According to ASIC’s newly released plan, the financial regulator said it will be focusing on ‘digitally enabled misconducts’ as part of its four-year strategic plan that stretches to 2026. It added that emerging technologies and products have the power to change the financial ecosystem.
Joe Longo, chair of ASIC said the regulator will be focusing in particular on scams and crypto assets. He added that there could be several factors that could be having a transformational impact. These include climate risk, Australia’s aging population, emerging data and digital technologies, and significant volatility in the crypto-assets market.
ASIC said the actions could protect investors from possible harms posed by crypto-assets and include supporting the development of an effective regulatory framework, implementing and monitoring the regulatory model for exchange-related products, and raising public awareness of the risks inherent in crypto-assets and DeFi, among other actions.
Longo warned against investing in crypto, describing it as a risky and highly volatile activity.
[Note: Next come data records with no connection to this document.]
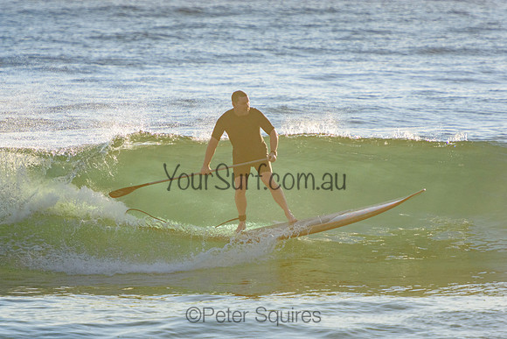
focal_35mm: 480
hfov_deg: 4.3
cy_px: 170
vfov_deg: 2.9
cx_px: 254
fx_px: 6761
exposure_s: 1/2500
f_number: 5.6
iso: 560
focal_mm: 320
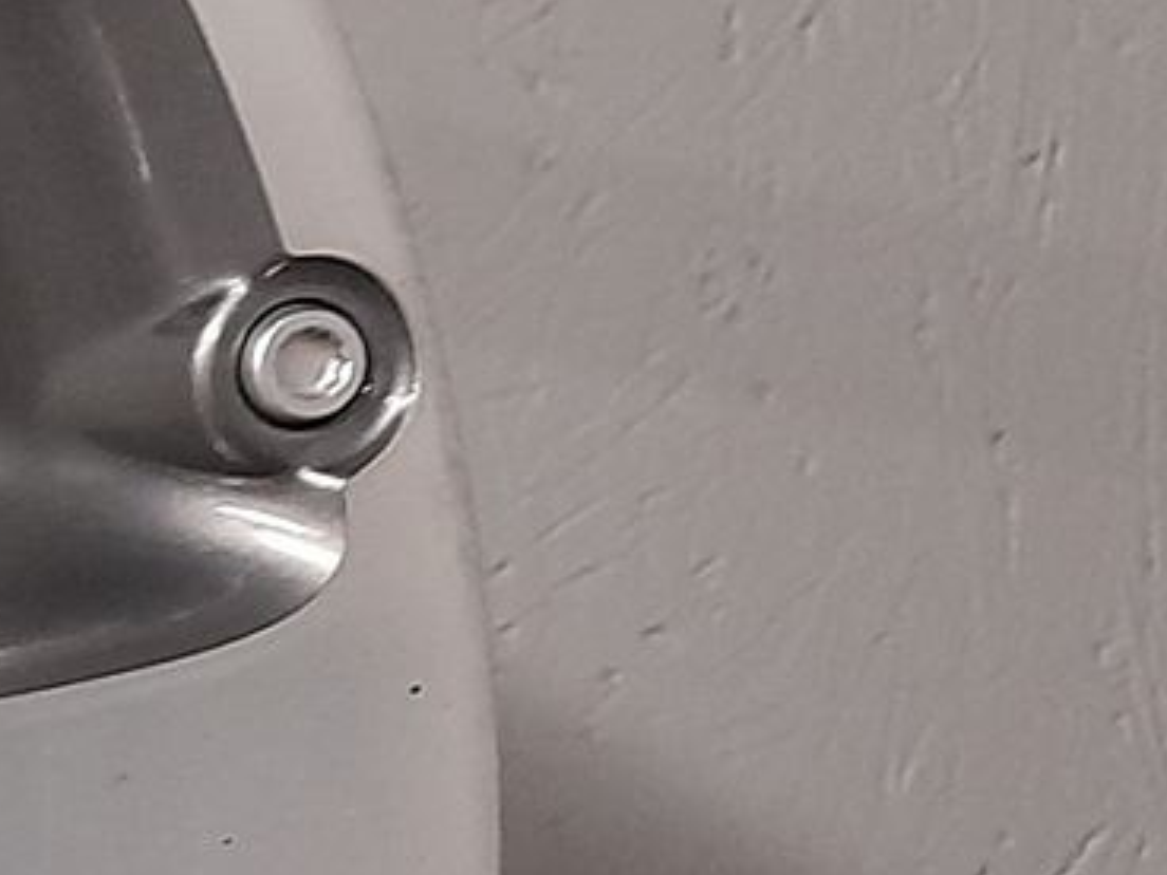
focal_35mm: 139
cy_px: 932
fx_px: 4686
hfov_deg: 11.4
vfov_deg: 10.6
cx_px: -1776
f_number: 2
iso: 400
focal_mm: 4.6
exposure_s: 1/25
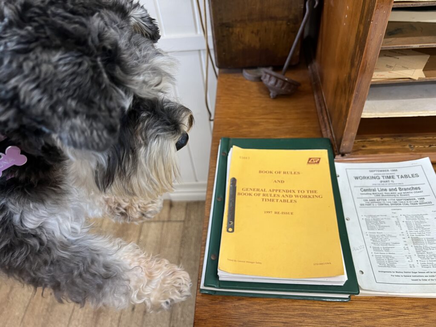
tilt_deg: -47.9
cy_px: 164
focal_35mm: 26
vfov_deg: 53.1
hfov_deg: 67.3
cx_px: 218
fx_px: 327
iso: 100
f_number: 1.5
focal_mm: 5.7
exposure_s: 1/50
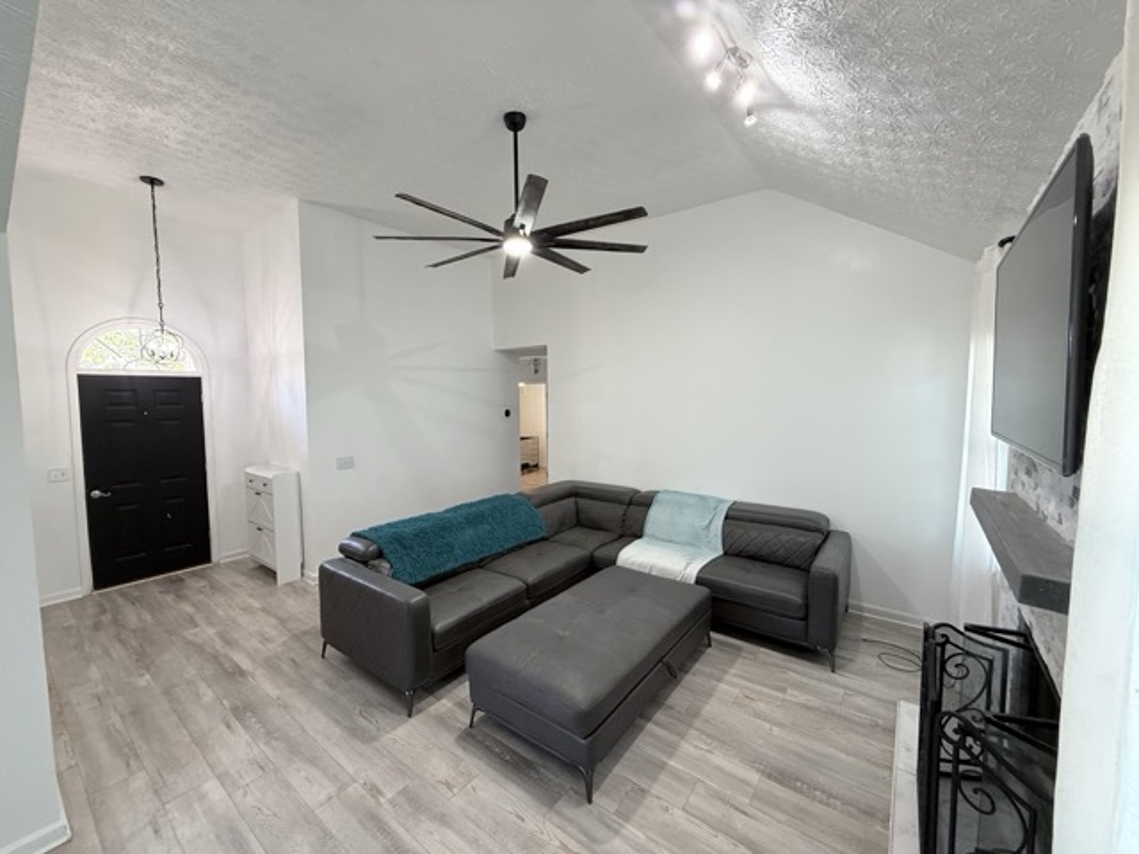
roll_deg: +0.4
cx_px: 570
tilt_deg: -3.4
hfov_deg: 102.1
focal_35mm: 14
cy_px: 427
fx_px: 461
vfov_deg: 85.7
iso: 200
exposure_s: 1/60
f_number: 2.2
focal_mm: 2.22
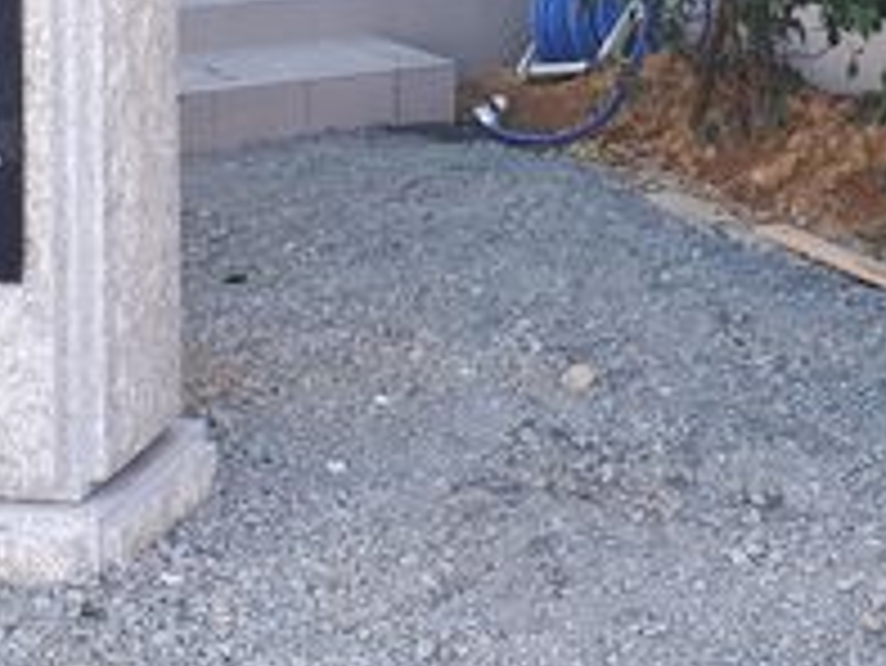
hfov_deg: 21.0
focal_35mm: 93
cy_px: -238
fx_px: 2382
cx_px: 589
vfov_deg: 15.1
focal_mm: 3.6
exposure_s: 1/105
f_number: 1.9
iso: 40
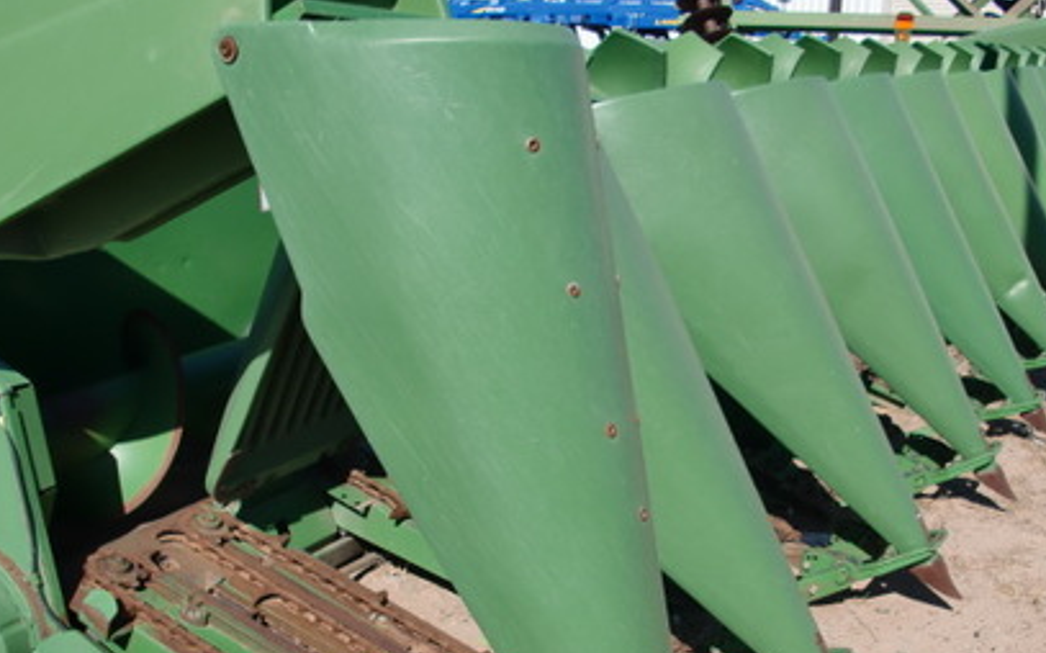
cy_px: 491
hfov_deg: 39.4
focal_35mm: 51
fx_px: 1453
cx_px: 643
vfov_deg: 25.0
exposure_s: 1/200
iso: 64
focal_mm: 6.3
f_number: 7.9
He advised consumers to careful before doing it. As he points out, ASIC is not against innovation, and will do what it can to look for lawful ways of using the underlying technology, the distributed ledger, and blockchain technology, but that’s not to be conflated with investing in crypto assets.
ASIC’s announcement came shortly after Australia’s new ruling government announced plans to move forward with regulation of the crypto sector by conducting a ‘token mapping’ exercise by the end of 2022.
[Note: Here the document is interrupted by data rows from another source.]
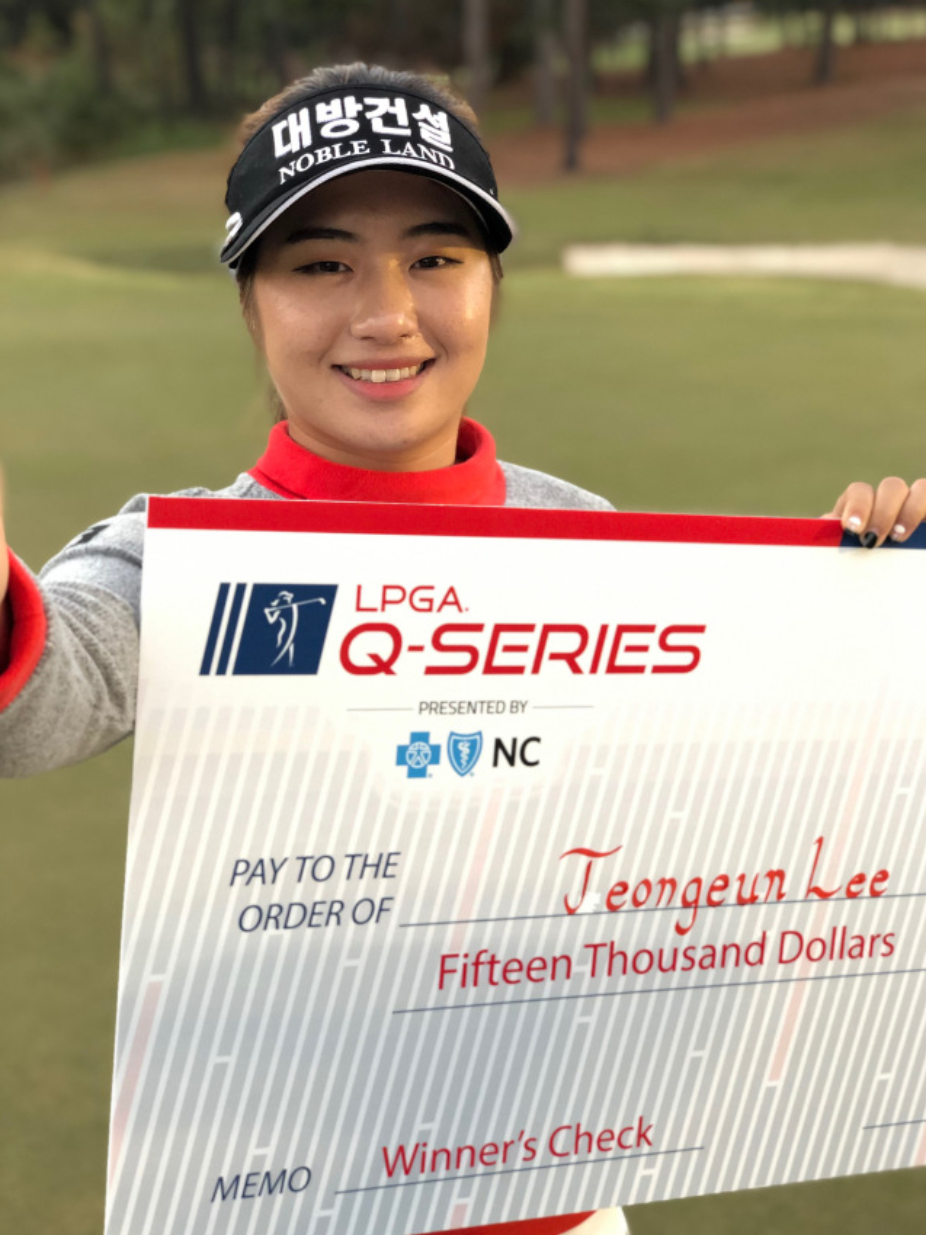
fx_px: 1891
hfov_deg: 27.5
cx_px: 468
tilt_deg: -14.7
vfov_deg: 36.2
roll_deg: -0.3
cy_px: 609
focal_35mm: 53
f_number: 2.4
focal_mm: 6
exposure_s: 1/24
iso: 125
Concomitant with the new ruling, the country’s Treasurer, Jim Chalmers, said that his government will try to improve the way Australia’s system manages crypto assets and provide greater protections for consumers. The token mapping exercise was one of the 12 recommendations in a senate inquiry report in 2021 on. The report was warmly welcomed by the industry which has been anxiously waiting to see if the ALP government would embrace it.
Cryptocurrencies and digital exchanges are only loosely regulated at the moment, with exchange operators only required to abide by Australian Transaction Reports and Analysis Centre’s (AUSTRAC) Anti-Money Laundering laws and the general provisions of the Corporations Act.